人間力

人間力
2019年9月12日

「売れているミュージシャンがもっているもの」の記事の続きとなります。

売れているミュージシャンは必ずしも音楽的素養があるとは限らない、という話を書きましたがでは売れている理由とは?

それは人間力です。つまり言い換えるなら人間としての魅力なんです。かっこいい、かわいい、この人みたいになりたい、この人には何故か惹かれてしまう、そんな感情を他の人に持たせることが出来る人は人間力がある、と思います。

つまりそれは、音楽以外の要素もかなり大事になってくるということです。見た目、性格、ライブの演出、メディアでの魅せ方、名前、声質、周囲からの認知度、タイミング、等々細かく見ていくとキリがないので敢えてかなり大きく分類しました。要は音楽だけではないんです、その人自身のイメージというか魅力が一番大事なんですね

で、これって結構個人というよりは社会的なんです。例えば、テレビで「〇〇というミュージシャンが今アツイ!」と紹介されると、そのミュージシャンが良く見えます。と、この言い方は誇張しすぎました。正しくはテレビで紹介されていて且つ自分の好みに合う音楽や見た目、人間だったらそのミュージシャンのファンになる可能性がが極めて高いです。理由は後述します。

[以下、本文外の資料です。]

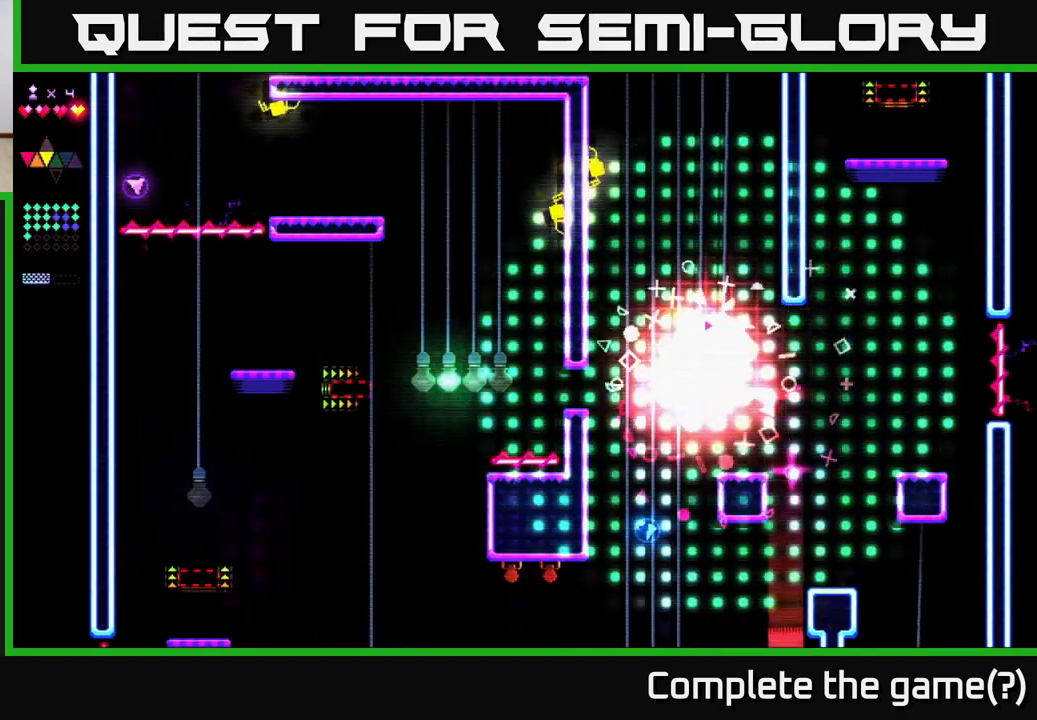
{"buttons": ["A", "DPAD_RIGHT"], "right_stick": "center", "events": [[33, "DPAD_LEFT", "up"], [100, "DPAD_RIGHT", "down"], [167, "A", "down"], [267, "R2", "up"]]}
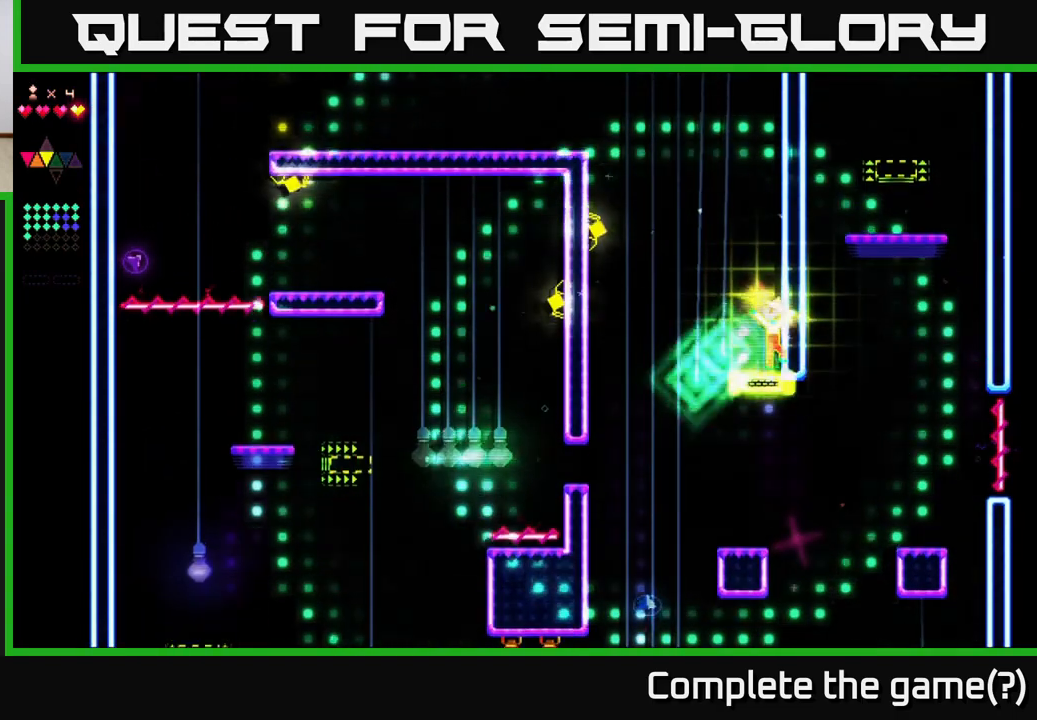
{"buttons": ["R2", "DPAD_RIGHT"], "right_stick": "center", "events": [[17, "A", "up"], [17, "R2", "down"]]}
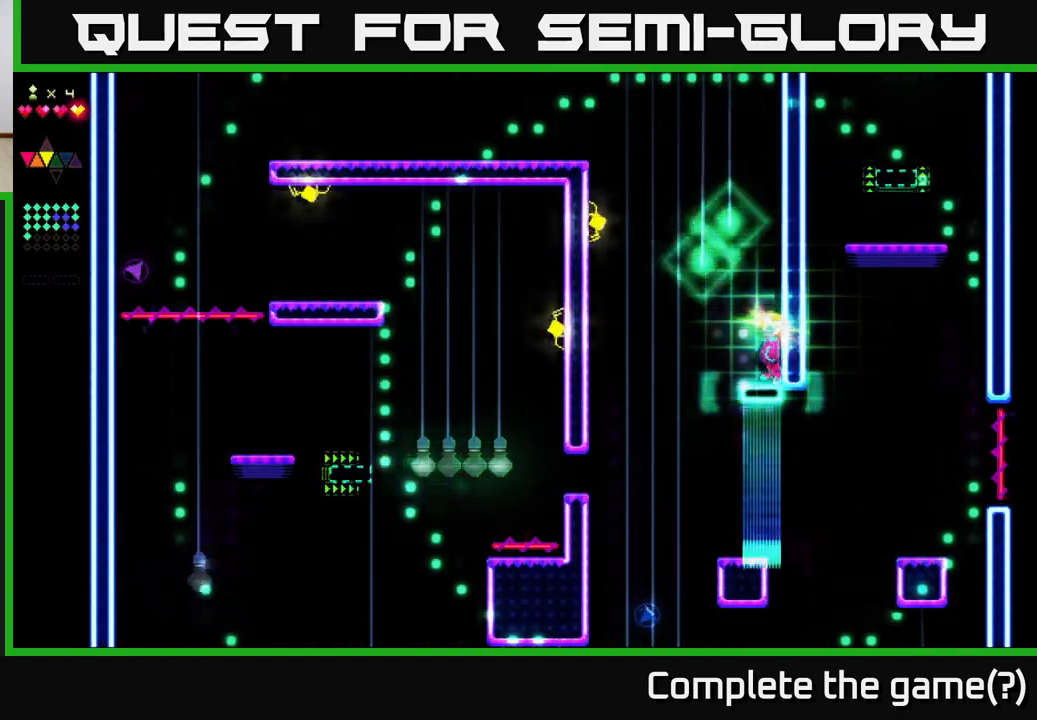
{"buttons": ["A", "R2", "DPAD_RIGHT"], "right_stick": "center", "events": [[133, "A", "down"]]}
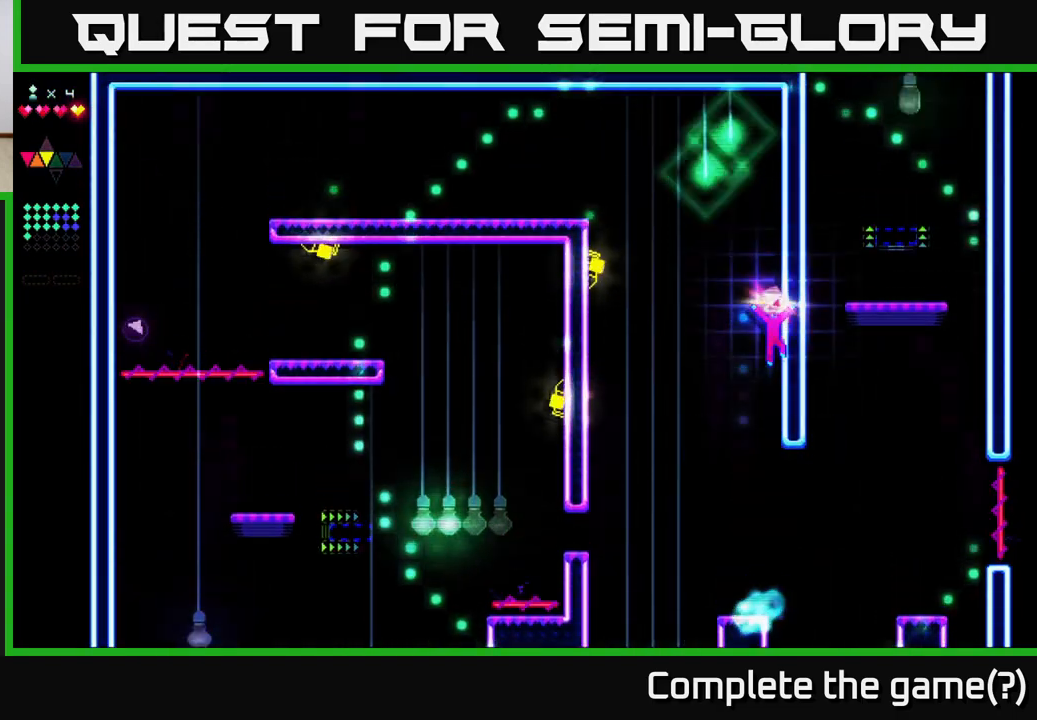
{"buttons": [], "right_stick": "center", "events": [[117, "A", "up"], [217, "DPAD_RIGHT", "up"], [300, "DPAD_LEFT", "down"], [383, "DPAD_LEFT", "up"], [400, "R2", "up"]]}
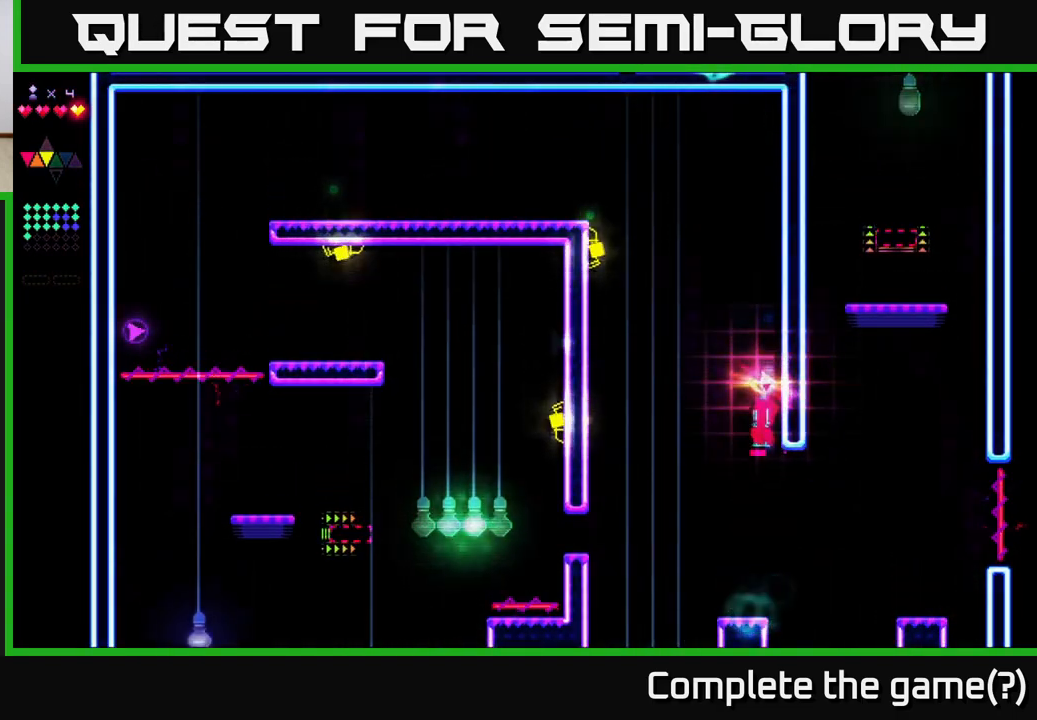
{"buttons": [], "right_stick": "center", "events": [[383, "DPAD_LEFT", "down"], [467, "DPAD_LEFT", "up"]]}
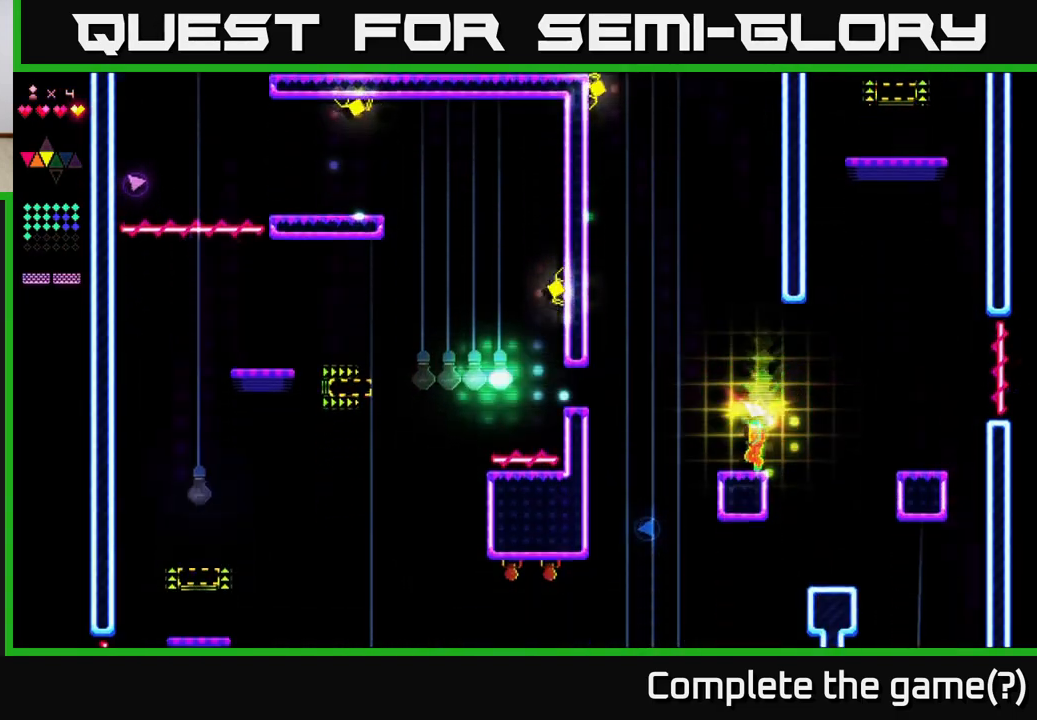
{"buttons": [], "right_stick": "center", "events": []}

ここで大事なのは、音楽だけに焦点を当てれば、今回好きになったミュージシャンのそれと同等かもっといいものが世界中に存在しているにも関わらず、もうそのミュージシャンが最高で他に何も見えなくなっているんです。つまりそのミュージシャンが好きで好きでたまらなくなってるんですね。

で、ここで問題なのはそれが「このミュージシャンの作る曲、音楽が最高」に変換されてしまうことなんです。違うんです、あなたが好きなのは音楽も含めたそのミュージシャン自身なのであって、音楽そのものだけではないんです。もし本当にそうならライブなんて行かなくてもいい筈、生で聴きたいならライブ行っても別に演奏している姿は見なくてもいい筈ですからね、純粋に音楽が好きなら

一度でも一つのバンドやアーティストにハマった人なら分かると思うんですが、これって恋愛と似てると思うんですよね。その人の曲なら全部好きだし(もちろんその中でも好みはありますが)、その人の出てる音楽番組は全部チェックするし、とにかく好きなんです。

要はこういう感情をたくさんの人に持たせられる人が「人間力がある」のだと僕は考えています。

人間は昔から集団で生きてきた生物なので、自分を肯定してくれたり、自分のことを分かってくれたり、自分にとっての生が豊かになると判断した人物にはついて行きたくなりますし、そうすると幸せだと感じます。先ほどの例では、テレビで紹介されているという時点で社会的に認められているので、そういう存在は魅力を持ちやすいです。

つまり売れているミュージシャンはたくさんの人を幸せにしている、とも言えるんですね。